Once the pictures are set aside, transcribe the remaining data exactly.

___ Source data

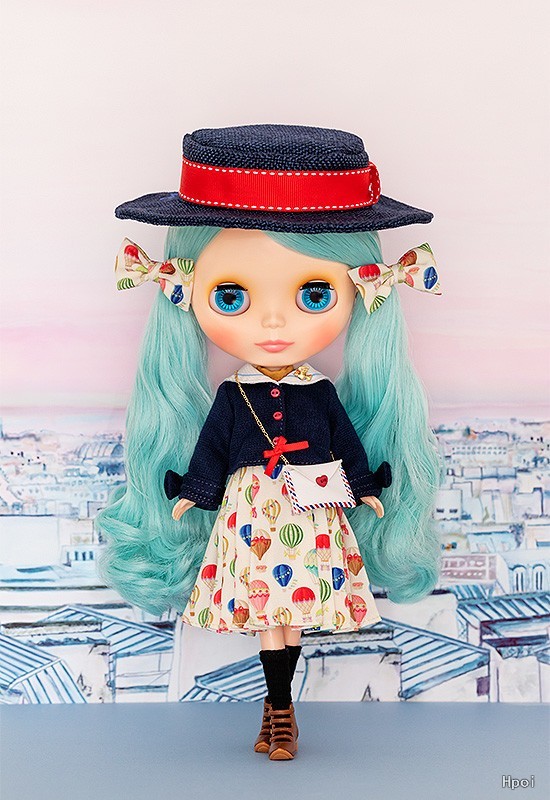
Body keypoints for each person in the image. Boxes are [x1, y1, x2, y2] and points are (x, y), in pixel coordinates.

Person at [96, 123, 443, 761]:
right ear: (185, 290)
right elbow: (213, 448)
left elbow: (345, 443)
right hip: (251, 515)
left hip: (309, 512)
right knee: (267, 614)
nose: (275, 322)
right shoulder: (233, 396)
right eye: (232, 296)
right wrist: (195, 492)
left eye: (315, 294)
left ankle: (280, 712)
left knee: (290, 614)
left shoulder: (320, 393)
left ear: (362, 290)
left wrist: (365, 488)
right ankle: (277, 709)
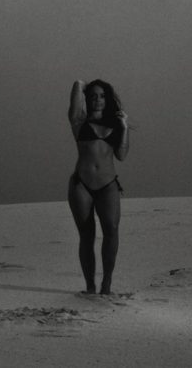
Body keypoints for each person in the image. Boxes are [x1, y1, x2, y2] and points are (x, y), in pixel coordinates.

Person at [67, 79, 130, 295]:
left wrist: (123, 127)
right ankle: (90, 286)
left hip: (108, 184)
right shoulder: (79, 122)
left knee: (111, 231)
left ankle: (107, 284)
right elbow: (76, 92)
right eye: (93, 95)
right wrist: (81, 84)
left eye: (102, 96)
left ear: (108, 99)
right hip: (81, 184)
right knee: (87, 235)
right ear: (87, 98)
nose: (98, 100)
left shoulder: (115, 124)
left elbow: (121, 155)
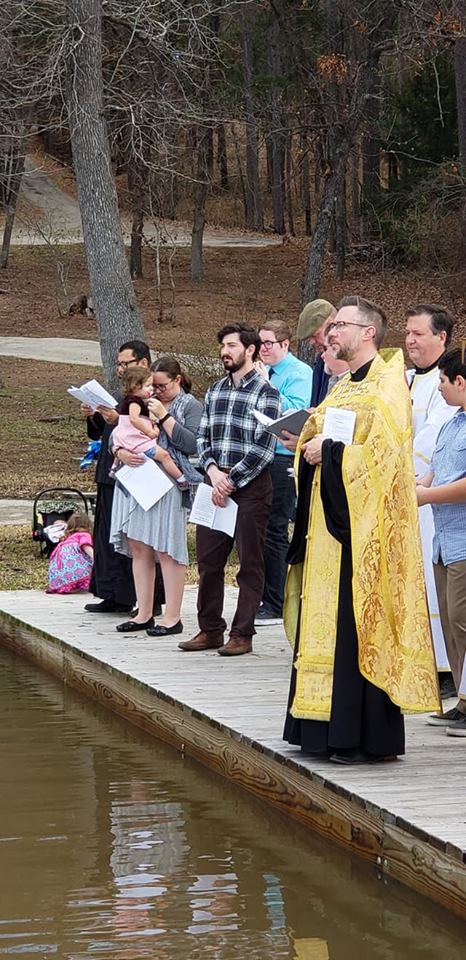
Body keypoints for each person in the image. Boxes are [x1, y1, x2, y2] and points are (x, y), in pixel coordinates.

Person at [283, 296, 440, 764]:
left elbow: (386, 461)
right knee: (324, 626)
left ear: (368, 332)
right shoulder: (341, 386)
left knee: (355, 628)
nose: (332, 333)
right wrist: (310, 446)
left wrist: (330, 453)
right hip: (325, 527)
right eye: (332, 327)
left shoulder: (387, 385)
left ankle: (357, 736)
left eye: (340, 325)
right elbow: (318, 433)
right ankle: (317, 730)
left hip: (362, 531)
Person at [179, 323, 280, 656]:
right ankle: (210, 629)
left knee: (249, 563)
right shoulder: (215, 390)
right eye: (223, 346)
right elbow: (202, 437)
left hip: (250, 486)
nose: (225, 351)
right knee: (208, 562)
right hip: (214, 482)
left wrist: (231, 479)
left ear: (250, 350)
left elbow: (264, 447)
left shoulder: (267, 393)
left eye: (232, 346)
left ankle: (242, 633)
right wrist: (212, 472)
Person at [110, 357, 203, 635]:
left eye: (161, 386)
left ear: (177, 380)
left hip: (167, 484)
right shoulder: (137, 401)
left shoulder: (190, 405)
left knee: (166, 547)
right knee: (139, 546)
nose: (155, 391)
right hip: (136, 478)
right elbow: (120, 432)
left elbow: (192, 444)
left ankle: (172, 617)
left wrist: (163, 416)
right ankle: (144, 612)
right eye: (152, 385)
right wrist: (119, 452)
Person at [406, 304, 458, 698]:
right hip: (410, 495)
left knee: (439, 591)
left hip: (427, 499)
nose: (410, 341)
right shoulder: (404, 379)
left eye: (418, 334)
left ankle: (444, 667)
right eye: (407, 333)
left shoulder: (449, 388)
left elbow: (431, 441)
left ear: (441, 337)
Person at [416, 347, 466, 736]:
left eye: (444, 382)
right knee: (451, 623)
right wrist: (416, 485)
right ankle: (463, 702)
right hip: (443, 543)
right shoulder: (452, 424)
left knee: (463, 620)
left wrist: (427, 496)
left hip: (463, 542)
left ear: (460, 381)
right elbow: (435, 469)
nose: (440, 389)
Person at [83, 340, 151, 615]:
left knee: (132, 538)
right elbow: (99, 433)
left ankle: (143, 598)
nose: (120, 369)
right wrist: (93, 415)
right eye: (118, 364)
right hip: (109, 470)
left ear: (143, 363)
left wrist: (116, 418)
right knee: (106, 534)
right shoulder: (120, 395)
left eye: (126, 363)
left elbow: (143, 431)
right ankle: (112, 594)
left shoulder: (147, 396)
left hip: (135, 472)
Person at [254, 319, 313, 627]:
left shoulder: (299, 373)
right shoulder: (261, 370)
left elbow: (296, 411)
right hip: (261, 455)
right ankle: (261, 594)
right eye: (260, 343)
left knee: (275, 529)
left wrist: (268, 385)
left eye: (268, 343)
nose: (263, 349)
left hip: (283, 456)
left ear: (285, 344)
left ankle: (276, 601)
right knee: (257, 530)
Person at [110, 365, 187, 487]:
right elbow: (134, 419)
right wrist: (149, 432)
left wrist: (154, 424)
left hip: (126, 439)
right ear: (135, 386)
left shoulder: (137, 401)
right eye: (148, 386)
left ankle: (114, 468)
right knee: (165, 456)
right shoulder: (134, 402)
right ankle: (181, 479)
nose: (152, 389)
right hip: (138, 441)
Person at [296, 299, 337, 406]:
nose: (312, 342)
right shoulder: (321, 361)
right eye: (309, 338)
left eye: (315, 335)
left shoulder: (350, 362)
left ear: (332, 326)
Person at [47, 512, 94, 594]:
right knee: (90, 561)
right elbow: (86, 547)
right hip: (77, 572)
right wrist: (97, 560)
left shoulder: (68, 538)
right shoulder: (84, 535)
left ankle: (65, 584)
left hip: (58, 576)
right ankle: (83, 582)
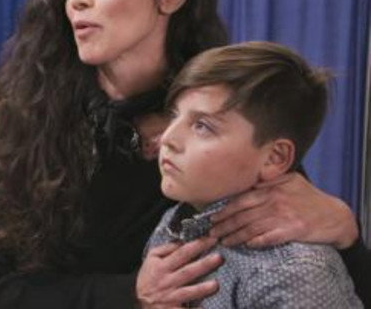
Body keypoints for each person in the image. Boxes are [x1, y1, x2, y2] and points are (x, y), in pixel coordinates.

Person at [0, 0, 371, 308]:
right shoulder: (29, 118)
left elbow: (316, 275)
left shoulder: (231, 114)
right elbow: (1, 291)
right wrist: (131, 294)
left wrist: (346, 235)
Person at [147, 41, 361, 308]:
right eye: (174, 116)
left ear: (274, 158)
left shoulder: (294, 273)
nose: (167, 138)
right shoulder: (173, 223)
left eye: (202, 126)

______

• Task answer:
Body keypoints for each person in the image. Boxes are [x1, y1, x2, y2] and points are (x, y), in pixel coordinates.

Person at [96, 123, 443, 761]:
right ear: (185, 290)
right elbow: (213, 448)
left elbow: (345, 443)
right hip: (251, 515)
left hip: (309, 512)
right knee: (267, 614)
nose: (275, 322)
right shoulder: (233, 396)
right eye: (232, 296)
right wrist: (195, 492)
left eye: (315, 294)
left ankle: (280, 712)
left knee: (290, 614)
left shoulder: (320, 393)
left ear: (362, 290)
left wrist: (365, 488)
right ankle: (277, 709)
Body keypoints for each person in the image. Boxes are [x1, y1, x2, y2] and points are (x, y), in pixel coordinates.

Person at [67, 79, 130, 295]:
left wrist: (123, 127)
right ankle: (90, 286)
left hip: (108, 184)
right shoulder: (79, 122)
left knee: (111, 231)
left ankle: (107, 284)
right elbow: (76, 92)
right eye: (93, 95)
right wrist: (81, 84)
left eye: (102, 96)
left ear: (108, 99)
right hip: (81, 184)
right knee: (87, 235)
right ear: (87, 98)
nose: (98, 100)
left shoulder: (115, 124)
left elbow: (121, 155)
Body keypoints for each person in the image. Boxes are [x1, y1, x2, y2] and points are (x, y), in pixel coordinates.

Person at [283, 296, 440, 764]:
left elbow: (386, 461)
right knee: (324, 626)
left ear: (368, 332)
right shoulder: (341, 386)
left knee: (355, 628)
nose: (332, 333)
right wrist: (310, 446)
left wrist: (330, 453)
right hip: (325, 527)
right eye: (332, 327)
left shoulder: (387, 385)
left ankle: (357, 736)
left eye: (340, 325)
right elbow: (318, 433)
right ankle: (317, 730)
left hip: (362, 531)
Person at [179, 323, 280, 656]:
right ankle: (210, 629)
left knee: (249, 563)
right shoulder: (215, 390)
right eye: (223, 346)
right elbow: (202, 437)
left hip: (250, 486)
nose: (225, 351)
right knee: (208, 562)
right hip: (214, 482)
left wrist: (231, 479)
left ear: (250, 350)
left elbow: (264, 447)
left shoulder: (267, 393)
left eye: (232, 346)
left ankle: (242, 633)
right wrist: (212, 472)
Person at [110, 357, 203, 635]:
left eye: (161, 386)
left ear: (177, 380)
left hip: (167, 484)
right shoulder: (137, 401)
left shoulder: (190, 405)
left knee: (166, 547)
right knee: (139, 546)
nose: (155, 391)
right hip: (136, 478)
right elbow: (120, 432)
left elbow: (192, 444)
left ankle: (172, 617)
left wrist: (163, 416)
right ankle: (144, 612)
right eye: (152, 385)
right wrist: (119, 452)
Person at [406, 304, 458, 698]:
right hip: (410, 495)
left knee: (439, 591)
left hip: (427, 499)
nose: (410, 341)
right shoulder: (404, 379)
left eye: (418, 334)
left ankle: (444, 667)
right eye: (407, 333)
left shoulder: (449, 388)
left elbow: (431, 441)
left ear: (441, 337)
Person at [416, 347, 466, 736]:
left eye: (444, 382)
right knee: (451, 623)
right wrist: (416, 485)
right ankle: (463, 702)
right hip: (443, 543)
right shoulder: (452, 424)
left knee: (463, 620)
left wrist: (427, 496)
left hip: (463, 542)
left ear: (460, 381)
right elbow: (435, 469)
nose: (440, 389)
Person at [83, 340, 151, 615]:
left knee: (132, 538)
right elbow: (99, 433)
left ankle: (143, 598)
nose: (120, 369)
right wrist: (93, 415)
right eye: (118, 364)
right hip: (109, 470)
left ear: (143, 363)
left wrist: (116, 418)
right knee: (106, 534)
right shoulder: (120, 395)
left eye: (126, 363)
left elbow: (143, 431)
right ankle: (112, 594)
left shoulder: (147, 396)
left hip: (135, 472)
Person at [254, 319, 313, 627]:
left shoulder: (299, 373)
right shoulder: (261, 370)
left elbow: (296, 411)
right hip: (261, 455)
right ankle: (261, 594)
right eye: (260, 343)
left knee: (275, 529)
left wrist: (268, 385)
left eye: (268, 343)
nose: (263, 349)
left hip: (283, 456)
left ear: (285, 344)
left ankle: (276, 601)
right knee: (257, 530)
Person at [110, 365, 187, 487]:
right elbow: (134, 419)
right wrist: (149, 432)
left wrist: (154, 424)
left hip: (126, 439)
right ear: (135, 386)
left shoulder: (137, 401)
right eye: (148, 386)
left ankle: (114, 468)
right knee: (165, 456)
right shoulder: (134, 402)
right ankle: (181, 479)
nose: (152, 389)
right hip: (138, 441)
Person at [296, 299, 337, 406]:
nose: (312, 342)
right shoulder: (321, 361)
right eye: (309, 338)
left eye: (315, 335)
left shoulder: (350, 362)
left ear: (332, 326)
Person at [47, 512, 94, 594]:
right knee: (90, 561)
right elbow: (86, 547)
right hip: (77, 572)
right wrist: (97, 560)
left shoulder: (68, 538)
right shoulder: (84, 535)
left ankle: (65, 584)
left hip: (58, 576)
right ankle: (83, 582)
Body keypoints for each person in the image. Boxes are [x1, y1, x2, y2] and points are (x, y), in pixel coordinates.

Person at [0, 0, 371, 308]:
right shoulder: (29, 118)
left elbow: (316, 275)
left shoulder: (231, 114)
right elbow: (1, 291)
right wrist: (131, 294)
left wrist: (346, 235)
Person at [147, 41, 361, 308]:
right eye: (174, 116)
left ear: (274, 158)
left shoulder: (294, 273)
nose: (167, 138)
right shoulder: (173, 223)
left eye: (202, 126)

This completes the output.